Start of Block
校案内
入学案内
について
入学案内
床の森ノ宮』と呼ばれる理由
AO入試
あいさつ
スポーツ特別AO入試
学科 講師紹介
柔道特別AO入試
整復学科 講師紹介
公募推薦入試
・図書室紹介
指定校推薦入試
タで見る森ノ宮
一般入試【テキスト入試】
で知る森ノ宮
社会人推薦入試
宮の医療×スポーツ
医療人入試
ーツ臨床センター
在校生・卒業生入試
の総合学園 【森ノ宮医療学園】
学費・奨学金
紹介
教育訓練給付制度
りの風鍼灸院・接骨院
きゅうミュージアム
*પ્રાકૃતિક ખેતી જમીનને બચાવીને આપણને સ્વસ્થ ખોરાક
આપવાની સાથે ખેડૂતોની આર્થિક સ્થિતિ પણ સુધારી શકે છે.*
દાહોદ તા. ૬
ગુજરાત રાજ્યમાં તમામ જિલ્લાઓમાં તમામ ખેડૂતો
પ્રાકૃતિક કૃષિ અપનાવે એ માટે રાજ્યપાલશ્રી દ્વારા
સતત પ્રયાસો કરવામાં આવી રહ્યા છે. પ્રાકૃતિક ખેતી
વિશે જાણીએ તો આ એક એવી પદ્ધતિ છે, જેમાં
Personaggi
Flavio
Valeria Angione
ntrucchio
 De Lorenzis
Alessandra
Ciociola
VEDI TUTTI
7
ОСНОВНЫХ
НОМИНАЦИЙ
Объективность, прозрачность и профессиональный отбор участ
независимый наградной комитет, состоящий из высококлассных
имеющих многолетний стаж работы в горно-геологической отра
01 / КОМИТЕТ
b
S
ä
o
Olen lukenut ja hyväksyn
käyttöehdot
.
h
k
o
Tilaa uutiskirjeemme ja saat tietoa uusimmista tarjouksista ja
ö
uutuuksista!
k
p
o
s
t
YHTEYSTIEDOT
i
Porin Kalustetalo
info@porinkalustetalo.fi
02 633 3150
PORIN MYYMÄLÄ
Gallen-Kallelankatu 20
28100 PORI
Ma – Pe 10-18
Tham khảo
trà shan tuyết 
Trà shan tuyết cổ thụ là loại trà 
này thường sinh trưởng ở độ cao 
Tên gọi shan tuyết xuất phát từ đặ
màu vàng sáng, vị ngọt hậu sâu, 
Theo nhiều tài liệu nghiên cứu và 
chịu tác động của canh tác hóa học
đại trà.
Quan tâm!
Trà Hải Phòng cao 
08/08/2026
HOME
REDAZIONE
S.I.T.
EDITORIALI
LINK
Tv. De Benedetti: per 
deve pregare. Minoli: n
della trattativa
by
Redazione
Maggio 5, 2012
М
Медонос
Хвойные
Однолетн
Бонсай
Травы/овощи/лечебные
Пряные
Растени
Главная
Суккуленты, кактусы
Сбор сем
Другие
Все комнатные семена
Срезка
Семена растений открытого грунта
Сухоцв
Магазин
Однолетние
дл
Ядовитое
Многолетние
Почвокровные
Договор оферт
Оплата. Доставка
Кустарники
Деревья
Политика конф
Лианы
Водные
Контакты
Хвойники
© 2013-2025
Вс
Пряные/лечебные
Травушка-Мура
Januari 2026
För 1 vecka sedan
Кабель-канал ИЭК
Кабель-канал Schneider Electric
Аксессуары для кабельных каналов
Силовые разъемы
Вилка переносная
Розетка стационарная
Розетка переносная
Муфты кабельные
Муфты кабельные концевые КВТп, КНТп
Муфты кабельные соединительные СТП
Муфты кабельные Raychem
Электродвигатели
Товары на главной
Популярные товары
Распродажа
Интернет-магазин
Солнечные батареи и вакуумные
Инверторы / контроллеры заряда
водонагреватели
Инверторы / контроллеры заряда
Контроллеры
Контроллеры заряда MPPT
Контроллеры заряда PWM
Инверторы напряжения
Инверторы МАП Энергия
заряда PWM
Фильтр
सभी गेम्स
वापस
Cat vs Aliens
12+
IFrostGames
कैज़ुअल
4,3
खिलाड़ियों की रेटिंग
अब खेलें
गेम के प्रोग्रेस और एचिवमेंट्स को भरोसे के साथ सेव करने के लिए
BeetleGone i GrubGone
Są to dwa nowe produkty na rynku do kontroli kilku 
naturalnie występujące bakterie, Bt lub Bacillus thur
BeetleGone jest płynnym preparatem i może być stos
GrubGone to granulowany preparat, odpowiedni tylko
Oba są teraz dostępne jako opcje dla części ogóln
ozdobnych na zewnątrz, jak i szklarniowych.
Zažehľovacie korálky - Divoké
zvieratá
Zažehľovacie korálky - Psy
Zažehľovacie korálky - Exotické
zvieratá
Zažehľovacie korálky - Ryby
End of Block
Copy out the text of all the data above line for line, keeping every character, word, and line break.

校案内
入学案内
について
入学案内
床の森ノ宮』と呼ばれる理由
AO入試
あいさつ
スポーツ特別AO入試
学科 講師紹介
柔道特別AO入試
整復学科 講師紹介
公募推薦入試
・図書室紹介
指定校推薦入試
タで見る森ノ宮
一般入試【テキスト入試】
で知る森ノ宮
社会人推薦入試
宮の医療×スポーツ
医療人入試
ーツ臨床センター
在校生・卒業生入試
の総合学園 【森ノ宮医療学園】
学費・奨学金
紹介
教育訓練給付制度
りの風鍼灸院・接骨院
きゅうミュージアム
*પ્રાકૃતિક ખેતી જમીનને બચાવીને આપણને સ્વસ્થ ખોરાક
આપવાની સાથે ખેડૂતોની આર્થિક સ્થિતિ પણ સુધારી શકે છે.*
દાહોદ તા. ૬
ગુજરાત રાજ્યમાં તમામ જિલ્લાઓમાં તમામ ખેડૂતો
પ્રાકૃતિક કૃષિ અપનાવે એ માટે રાજ્યપાલશ્રી દ્વારા
સતત પ્રયાસો કરવામાં આવી રહ્યા છે. પ્રાકૃતિક ખેતી
વિશે જાણીએ તો આ એક એવી પદ્ધતિ છે, જેમાં
Personaggi
Flavio
Valeria Angione
ntrucchio
 De Lorenzis
Alessandra
Ciociola
VEDI TUTTI
7
ОСНОВНЫХ
НОМИНАЦИЙ
Объективность, прозрачность и профессиональный отбор участ
независимый наградной комитет, состоящий из высококлассных
имеющих многолетний стаж работы в горно-геологической отра
01 / КОМИТЕТ
b
S
ä
o
Olen lukenut ja hyväksyn
käyttöehdot
.
h
k
o
Tilaa uutiskirjeemme ja saat tietoa uusimmista tarjouksista ja
ö
uutuuksista!
k
p
o
s
t
YHTEYSTIEDOT
i
Porin Kalustetalo
info@porinkalustetalo.fi
02 633 3150
PORIN MYYMÄLÄ
Gallen-Kallelankatu 20
28100 PORI
Ma – Pe 10-18
Tham khảo
trà shan tuyết 
Trà shan tuyết cổ thụ là loại trà 
này thường sinh trưởng ở độ cao 
Tên gọi shan tuyết xuất phát từ đặ
màu vàng sáng, vị ngọt hậu sâu, 
Theo nhiều tài liệu nghiên cứu và 
chịu tác động của canh tác hóa học
đại trà.
Quan tâm!
Trà Hải Phòng cao 
08/08/2026
HOME
REDAZIONE
S.I.T.
EDITORIALI
LINK
Tv. De Benedetti: per 
deve pregare. Minoli: n
della trattativa
by
Redazione
Maggio 5, 2012
М
Медонос
Хвойные
Однолетн
Бонсай
Травы/овощи/лечебные
Пряные
Растени
Главная
Суккуленты, кактусы
Сбор сем
Другие
Все комнатные семена
Срезка
Семена растений открытого грунта
Сухоцв
Магазин
Однолетние
дл
Ядовитое
Многолетние
Почвокровные
Договор оферт
Оплата. Доставка
Кустарники
Деревья
Политика конф
Лианы
Водные
Контакты
Хвойники
© 2013-2025
Вс
Пряные/лечебные
Травушка-Мура
Januari 2026
För 1 vecka sedan
Кабель-канал ИЭК
Кабель-канал Schneider Electric
Аксессуары для кабельных каналов
Силовые разъемы
Вилка переносная
Розетка стационарная
Розетка переносная
Муфты кабельные
Муфты кабельные концевые КВТп, КНТп
Муфты кабельные соединительные СТП
Муфты кабельные Raychem
Электродвигатели
Товары на главной
Популярные товары
Распродажа
Интернет-магазин
Солнечные батареи и вакуумные
Инверторы / контроллеры заряда
водонагреватели
Инверторы / контроллеры заряда
Контроллеры
Контроллеры заряда MPPT
Контроллеры заряда PWM
Инверторы напряжения
Инверторы МАП Энергия
заряда PWM
Фильтр
सभी गेम्स
वापस
Cat vs Aliens
12+
IFrostGames
कैज़ुअल
4,3
खिलाड़ियों की रेटिंग
अब खेलें
गेम के प्रोग्रेस और एचिवमेंट्स को भरोसे के साथ सेव करने के लिए
BeetleGone i GrubGone
Są to dwa nowe produkty na rynku do kontroli kilku 
naturalnie występujące bakterie, Bt lub Bacillus thur
BeetleGone jest płynnym preparatem i może być stos
GrubGone to granulowany preparat, odpowiedni tylko
Oba są teraz dostępne jako opcje dla części ogóln
ozdobnych na zewnątrz, jak i szklarniowych.
Zažehľovacie korálky - Divoké
zvieratá
Zažehľovacie korálky - Psy
Zažehľovacie korálky - Exotické
zvieratá
Zažehľovacie korálky - Ryby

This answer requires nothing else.